[PROVIDED PASSAGE]

==================================================

Singh will be lucky if he gets even close to 10 seats. He will likely get much less.
Why? Canadian voters consider it unlikely that the NDP will ever form the government. Hence, a vote for the NDP is throwing the vote away.
However, there is another view to consider in why Singh will never win substantial votes, though it teeters on the edge of racism. Singh is another culture to many voters.
When push comes to shove, Singh is a hypocrite. Quebec legislated restrictions on religious symbols in public forums, not in schools, not in business, and not in public offices. Quebec passed the legislation. Singh should read the writing on the wall. That kind of legislation might have legs in the rest of Canada, and Singh wears his religious status with pride and with style. It is not subdued and subtle; rather, it is in your face, “I am proud of it,” and I am wearing it with pride…yellow, pink, blue, green, whatever, but no subdued grey. I am sikh and proud of it. I can practice my religion and promote my culture as I wish. I am Canadian and can appear anyway I want…and I choose to appear Indian or Asian above what most Canadians would see as ‘regular Canadian.’
Skip the accusations of being racist. Many Canadians will never admit to this kind of view publicly. Behind closed doors, biased views. A senior Montrealer verbally assaulted Singh for his appearance. The man was voicing what many Canadians would say if it were not politically incorrect to do so.

==================================================

[PROVIDED RECORDS]
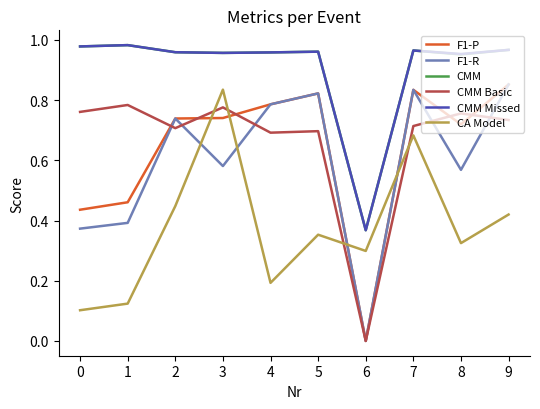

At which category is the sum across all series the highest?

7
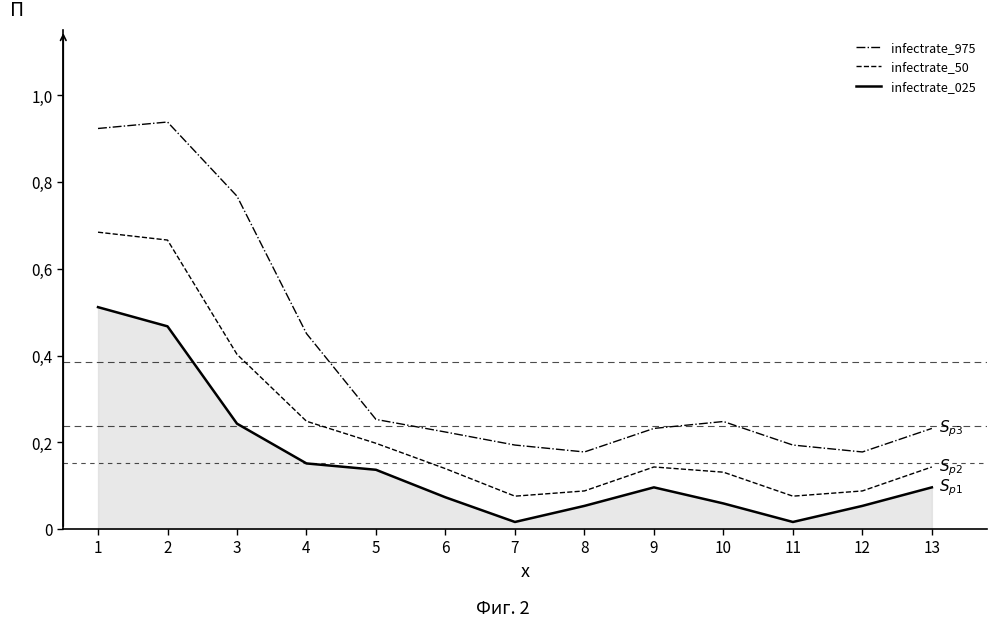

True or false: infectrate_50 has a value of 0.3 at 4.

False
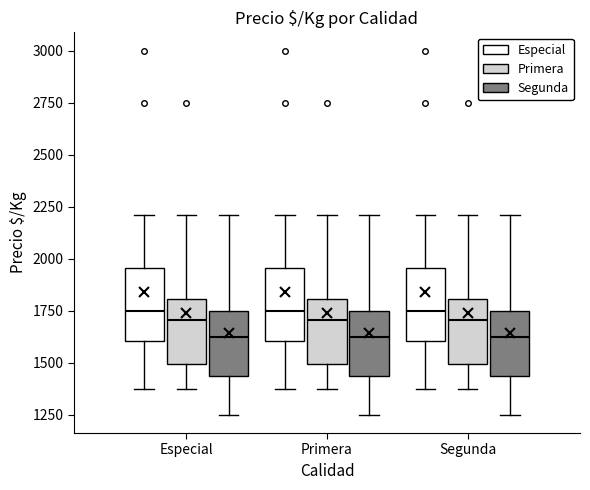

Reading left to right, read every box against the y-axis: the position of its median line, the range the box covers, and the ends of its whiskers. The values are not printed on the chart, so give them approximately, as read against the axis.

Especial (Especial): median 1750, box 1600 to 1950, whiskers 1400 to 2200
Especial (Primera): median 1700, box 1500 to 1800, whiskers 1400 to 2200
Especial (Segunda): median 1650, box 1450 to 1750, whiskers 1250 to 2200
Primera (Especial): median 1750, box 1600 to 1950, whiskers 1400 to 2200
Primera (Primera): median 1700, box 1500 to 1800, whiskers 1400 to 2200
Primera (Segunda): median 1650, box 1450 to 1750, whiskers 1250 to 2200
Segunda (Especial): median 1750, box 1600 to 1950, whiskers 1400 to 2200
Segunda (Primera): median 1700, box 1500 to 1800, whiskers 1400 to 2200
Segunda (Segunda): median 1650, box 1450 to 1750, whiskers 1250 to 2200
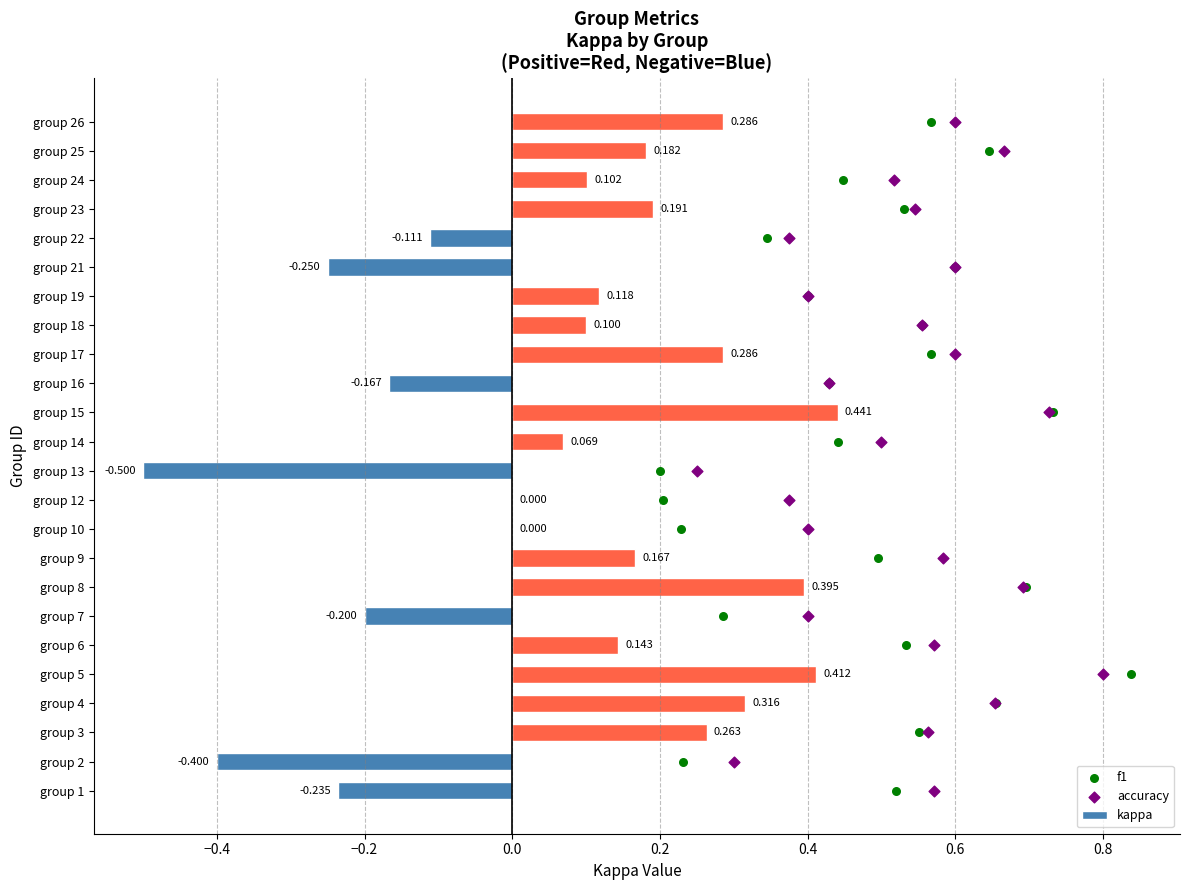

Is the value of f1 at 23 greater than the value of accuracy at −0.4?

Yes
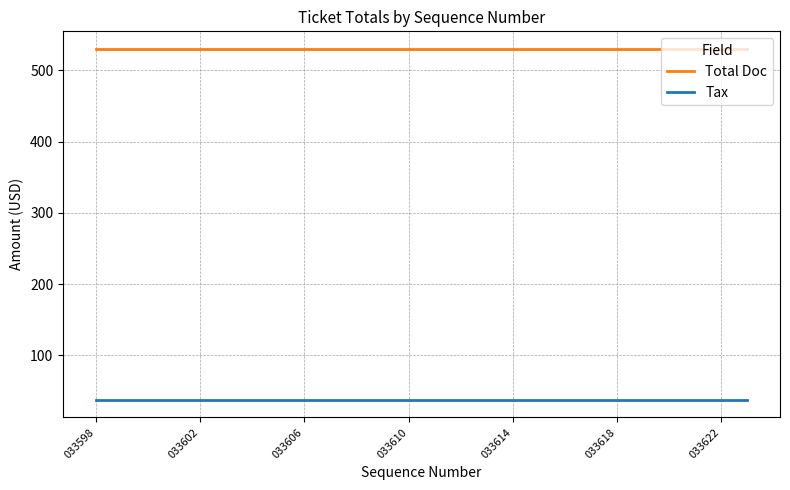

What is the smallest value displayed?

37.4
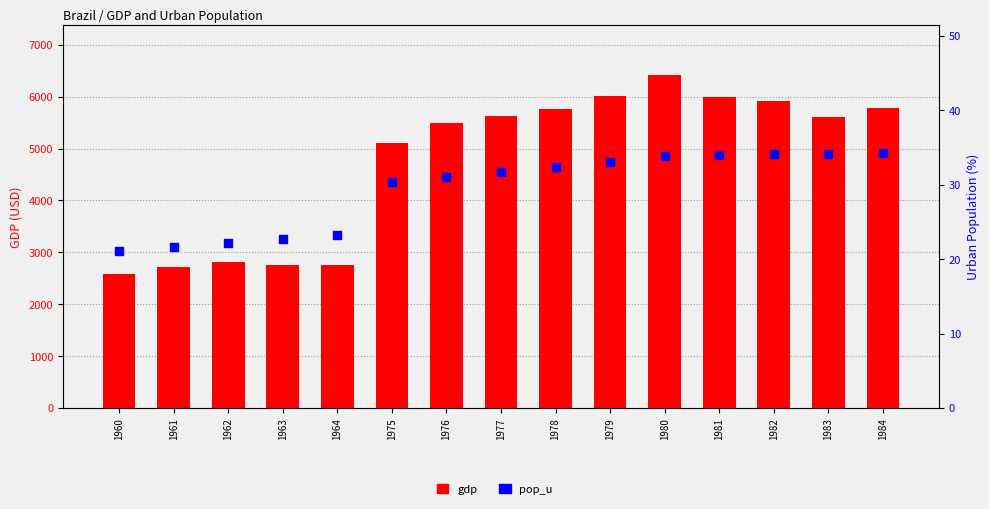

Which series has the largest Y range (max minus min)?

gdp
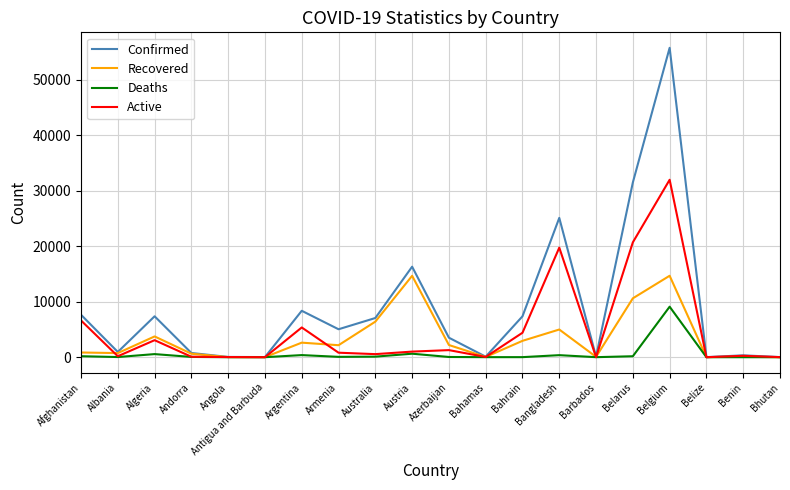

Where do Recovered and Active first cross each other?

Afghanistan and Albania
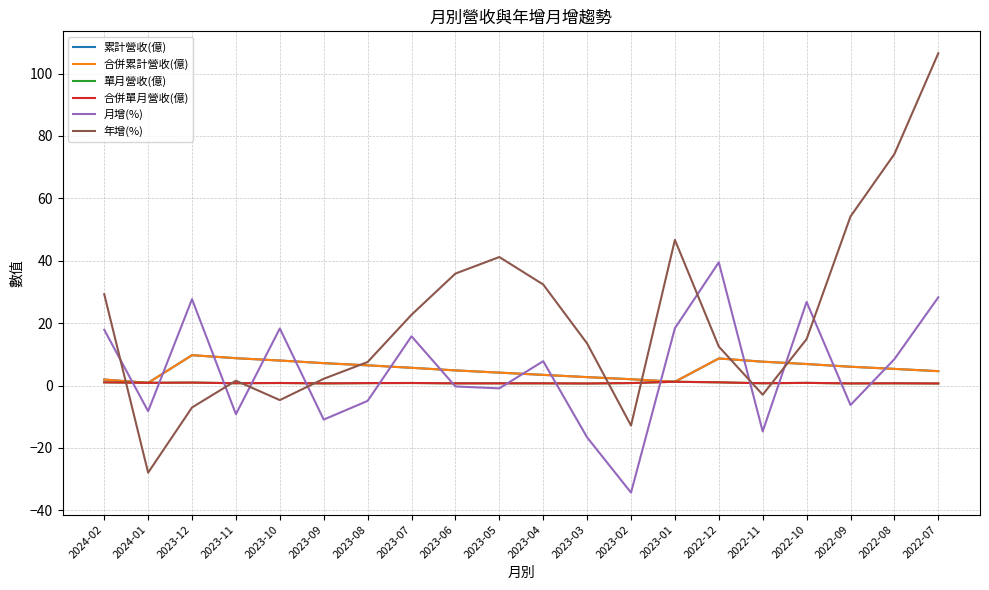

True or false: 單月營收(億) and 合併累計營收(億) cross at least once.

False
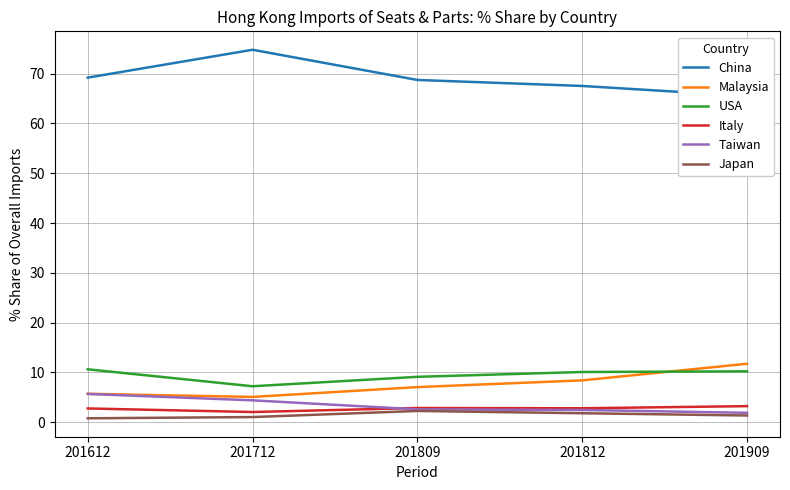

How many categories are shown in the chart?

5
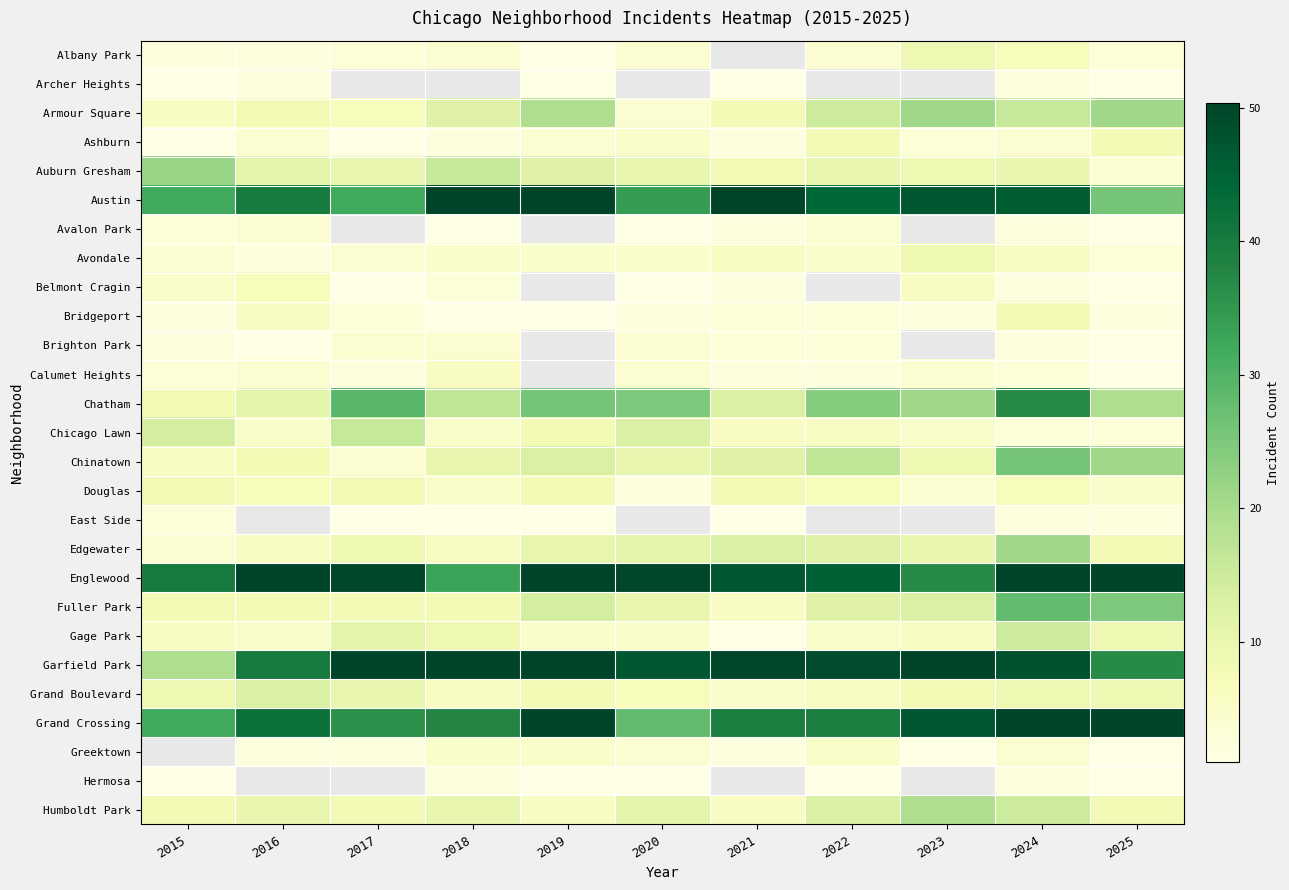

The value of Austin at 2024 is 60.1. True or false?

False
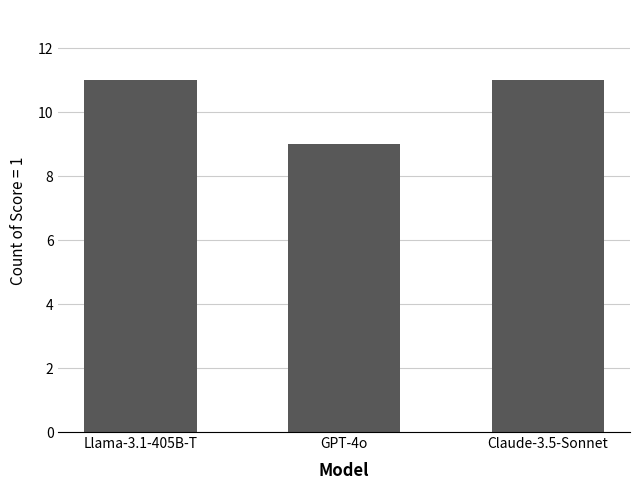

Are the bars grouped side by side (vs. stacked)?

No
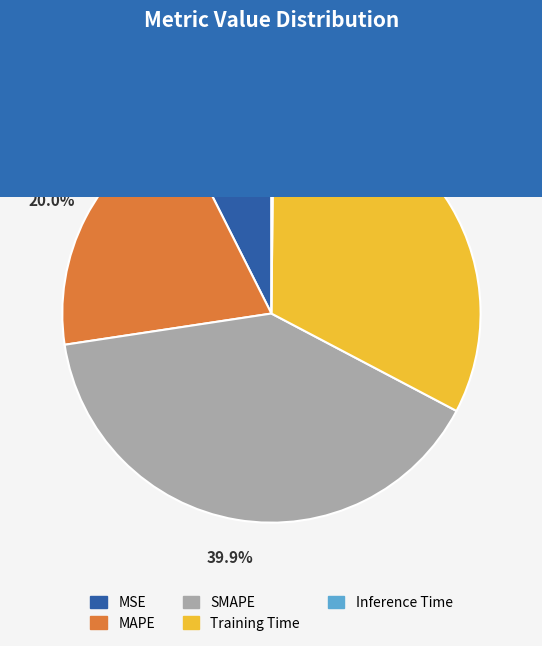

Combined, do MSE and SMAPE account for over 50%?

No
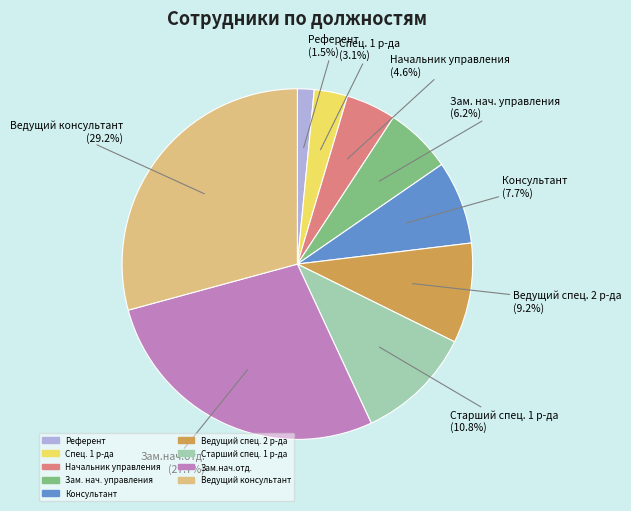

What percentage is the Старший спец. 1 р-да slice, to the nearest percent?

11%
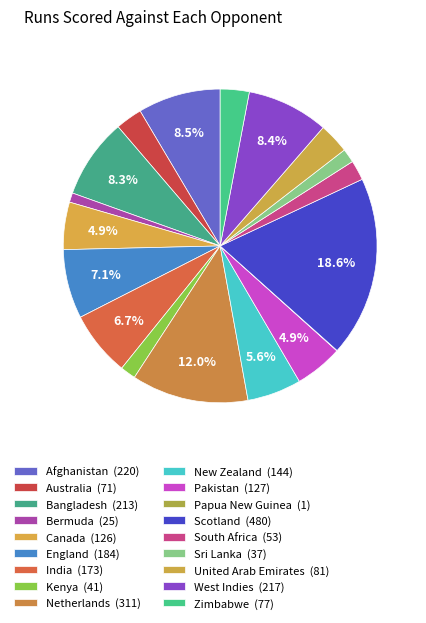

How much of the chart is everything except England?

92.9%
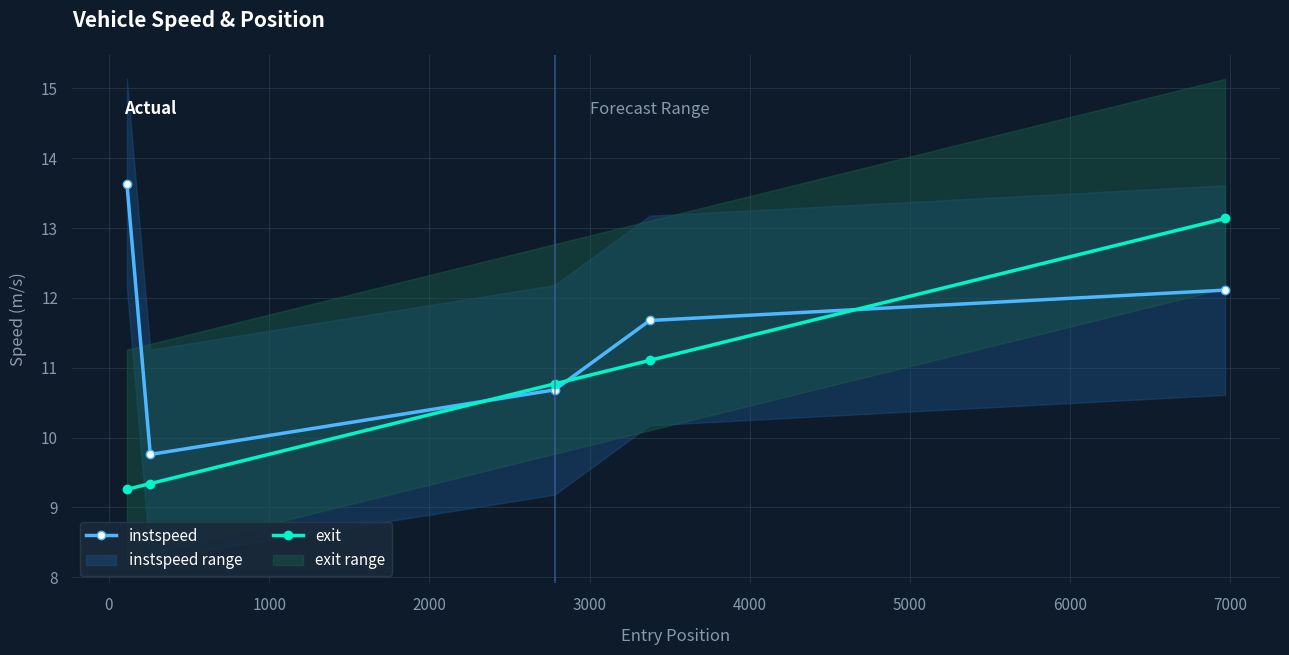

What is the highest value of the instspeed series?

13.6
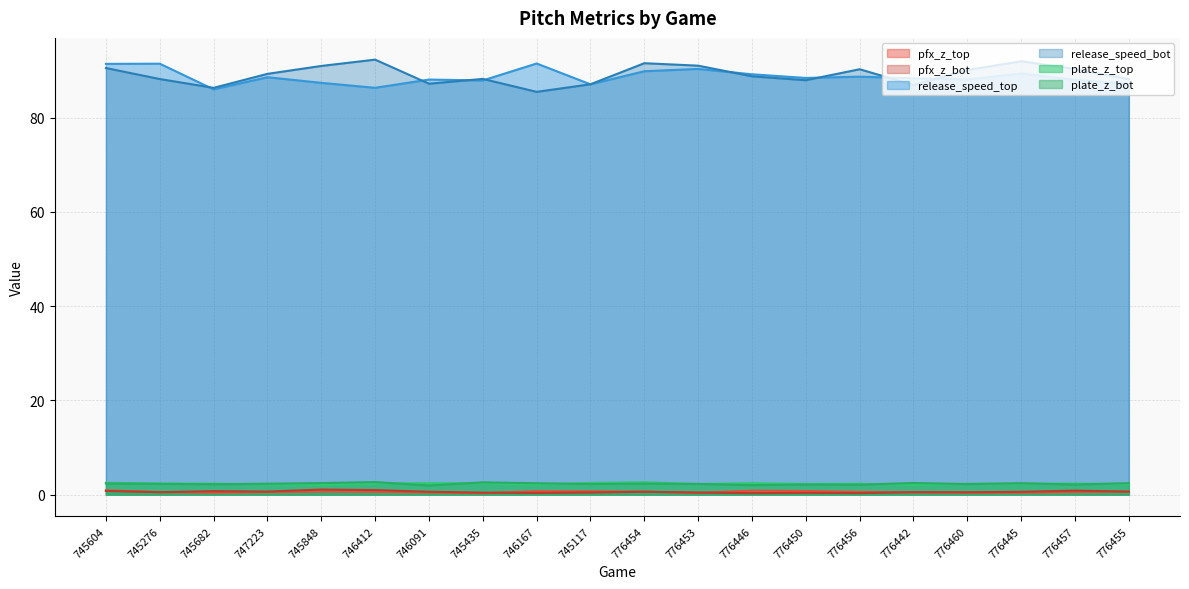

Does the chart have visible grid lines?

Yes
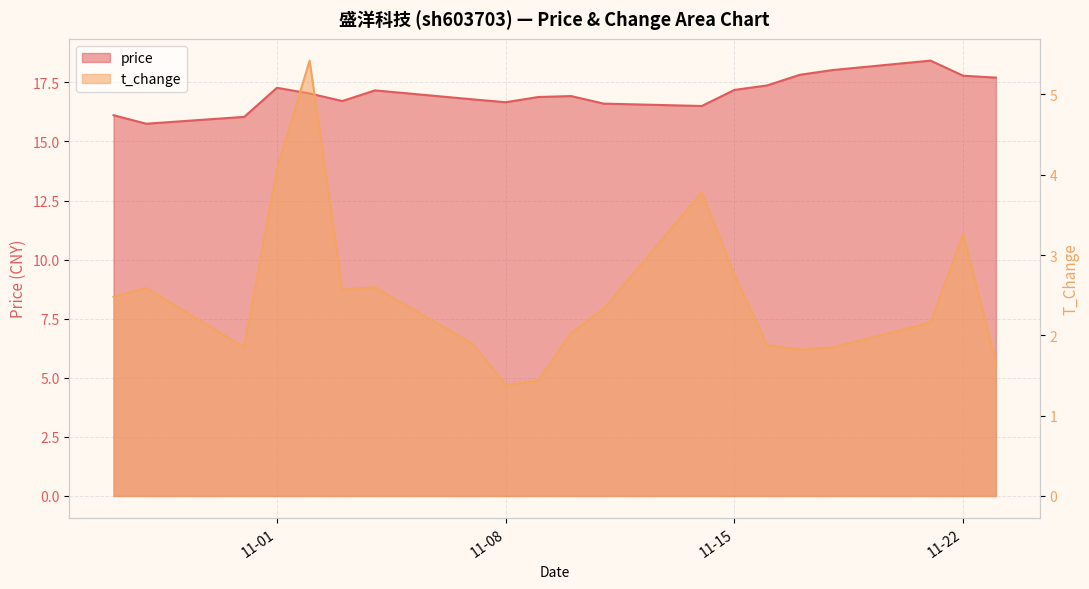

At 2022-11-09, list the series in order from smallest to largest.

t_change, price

==================================================

[TASK 1] In the commentary on Singh, why does the author expect Canadian voters to see a vote for the NDP as throwing the vote away? Answer in one to three sentences.
[TASK 2] Continue the commentary on Singh from the point where it stops.
The items that come after the commentary on Singh are separate material.

[TASK RESPONSE 1] Canadian voters consider it unlikely that the NDP will ever form the government. For that reason, casting a vote for the party is seen as wasting it.

[TASK RESPONSE 2]
Behind closed doors, we believe in freedom to practice any credo to which we adhere. Trudeau Sr.’s words haunt us still, no right to Canadians’ bedrooms. But publicly, dress like the rest of us, like the prairie farmer, the maritime in the Atlantic region or the mountaineer in Vancouver. But it better not be a hijab, a yamalka or a habit. Blue jeans and a sweatshirt, regular Canadian apparel. It sounds absolutely silly, but it is the norm that many Canadians have publicly admitted. Singh needs to accept it even though he is politically correct in his stance on apparel.
The other parties
Please. The joke stops here. They may believe they stand for something constructive and valid, but in the real world, they are as politically acceptable as Howdy Doody, Kermit, or the Cookie Monster.